Question: Colleen from My Total Money Makeover says her daughter is taking an eighth-grade trip for about $650. Should she contribute to this trip at all, or should Colleen cover the cost? Dave thinks it depends.
Answer: What we did was based on the fact that the kid is behaving and is walking out attitude, and at the eighth-grade level, that’s always a challenge. They’re getting good grades, and they’re not giving us fits at home—that kind of stuff—one of the rewards in our household was we would pay for things like this—an eighth-grade trip or a missions trip or something like that. However, we had other requirements on them that were draining their cash like they needed to be saving for their car. We would put these two things in the same sentence. “We’ll pay for this, but you need to understand the reason we’re doing this is we’re going to really expect you to pour on the coals because you’re going to have to pay for half your car.”
We matched for their car, so everything was focused on the saving side toward the car. Then we matched that and we really helped them set goals and pushed that. Anytime there was a discussion like this, yeah, we pick up the $650, you probably pick up your own spending money for the trip because you definitely have some skin in the game, and that’s based on three or four things. One is attitude. Two is grades. Three is the quality of your spiritual walk—how you’re doing here overall as our kid. Four is you’re going to be dumping money toward the car, so we’ve got you covered on this. This is your reward for all of those things. It’s not a sense of entitlement. That’s part of attitude.

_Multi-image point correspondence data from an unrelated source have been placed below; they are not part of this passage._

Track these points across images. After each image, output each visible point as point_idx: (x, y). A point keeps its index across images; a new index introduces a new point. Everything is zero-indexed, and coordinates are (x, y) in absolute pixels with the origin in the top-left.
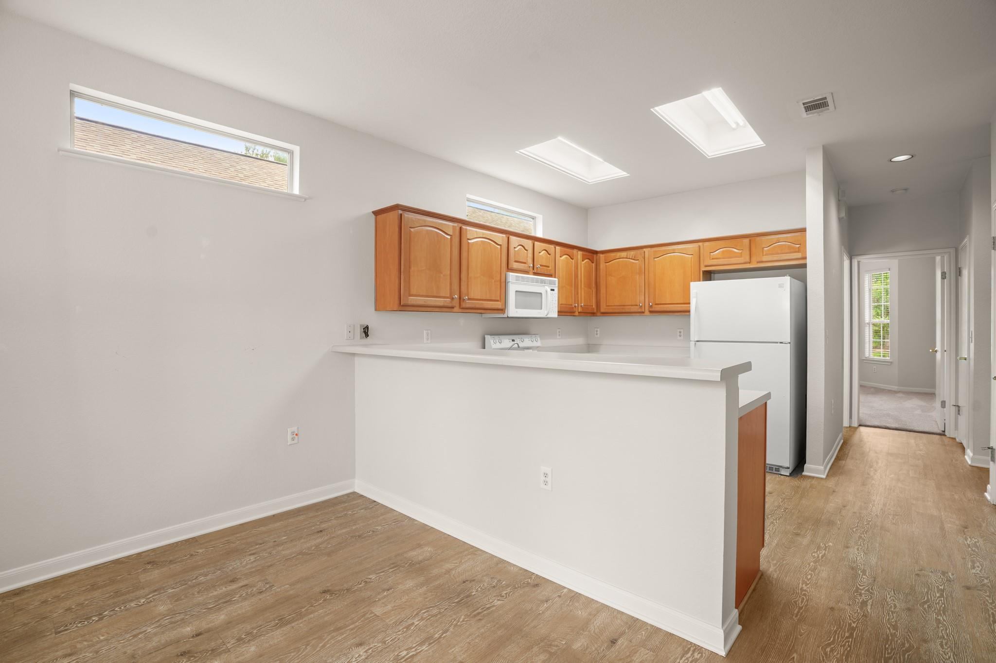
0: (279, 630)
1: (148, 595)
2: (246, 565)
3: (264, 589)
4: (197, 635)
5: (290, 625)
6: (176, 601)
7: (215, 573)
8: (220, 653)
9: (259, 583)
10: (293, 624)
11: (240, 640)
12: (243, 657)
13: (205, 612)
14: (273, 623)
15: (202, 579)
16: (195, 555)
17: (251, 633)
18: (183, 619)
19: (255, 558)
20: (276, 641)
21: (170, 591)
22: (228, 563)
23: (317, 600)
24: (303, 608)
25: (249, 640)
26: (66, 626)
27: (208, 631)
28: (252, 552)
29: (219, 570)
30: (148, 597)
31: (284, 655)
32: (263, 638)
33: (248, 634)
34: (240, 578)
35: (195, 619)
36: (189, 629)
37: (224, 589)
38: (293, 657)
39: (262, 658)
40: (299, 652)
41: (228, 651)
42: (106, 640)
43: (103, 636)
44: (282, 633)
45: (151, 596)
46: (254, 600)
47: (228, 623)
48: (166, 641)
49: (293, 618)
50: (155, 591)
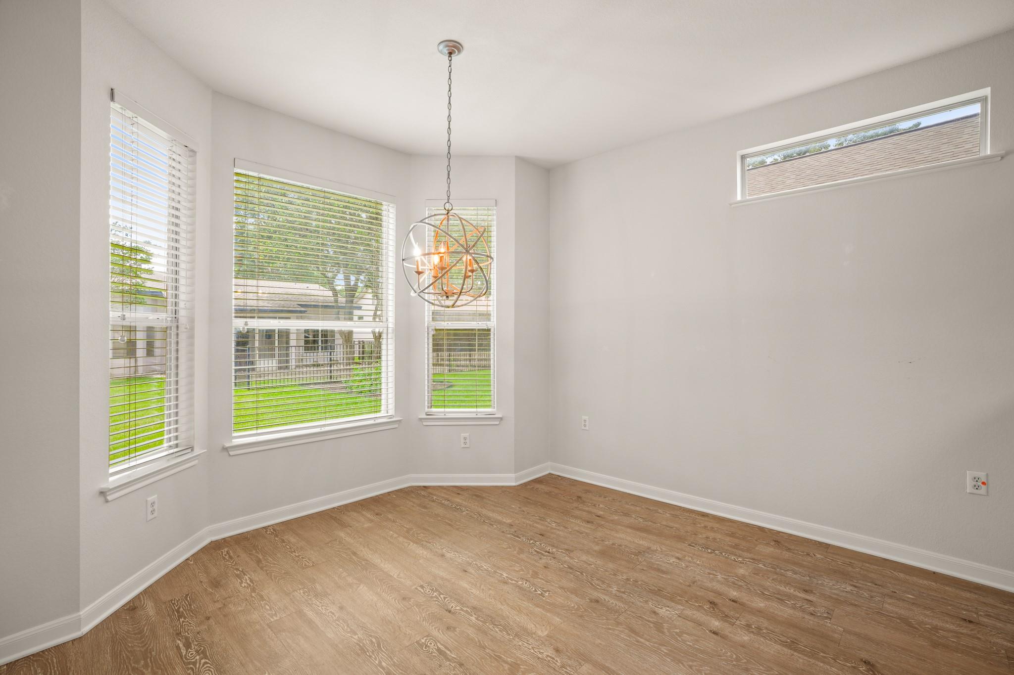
0: (779, 646)
1: (747, 559)
2: (835, 589)
3: (819, 614)
4: (733, 601)
5: (792, 652)
6: (754, 574)
7: (804, 577)
8: (727, 621)
9: (824, 608)
10: (796, 654)
11: (748, 626)
12: (732, 636)
13: (758, 593)
14: (784, 639)
15: (789, 574)
16: (811, 556)
17: (760, 629)
18: (741, 586)
19: (851, 590)
20: (766, 650)
21: (761, 566)
22: (824, 578)
23: (846, 660)
24: (824, 653)
25: (753, 632)
26: (696, 545)
27: (742, 604)
28: (857, 585)
29: (810, 577)
30: (746, 560)
31: (756, 662)
32: (762, 639)
33: (759, 628)
34: (815, 594)
35: (746, 592)
36: (735, 594)
37: (792, 590)
38: (758, 669)
39: (741, 648)
40: (767, 671)
41: (733, 624)
42: (698, 565)
43: (700, 562)
44: (779, 650)
45: (747, 560)
46: (799, 614)
47: (758, 611)
48: (717, 589)
49: (804, 651)
50: (753, 559)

I don’t recall except maybe one trip that we didn’t want a kid to go on requiring them to pay for it. Requiring them to pay for it pretty much ensured on that trip that they didn’t go. That wasn’t a major eighth-grade school trip though. Our kids did some trips from time to time—different things like that—that we funded as they were growing up, but it was all part of an overall view that they were winning in the other areas of their life. You’re not going to have problems in four different areas and then I’m paying for stuff. You lost all of that—you lose those brownie points.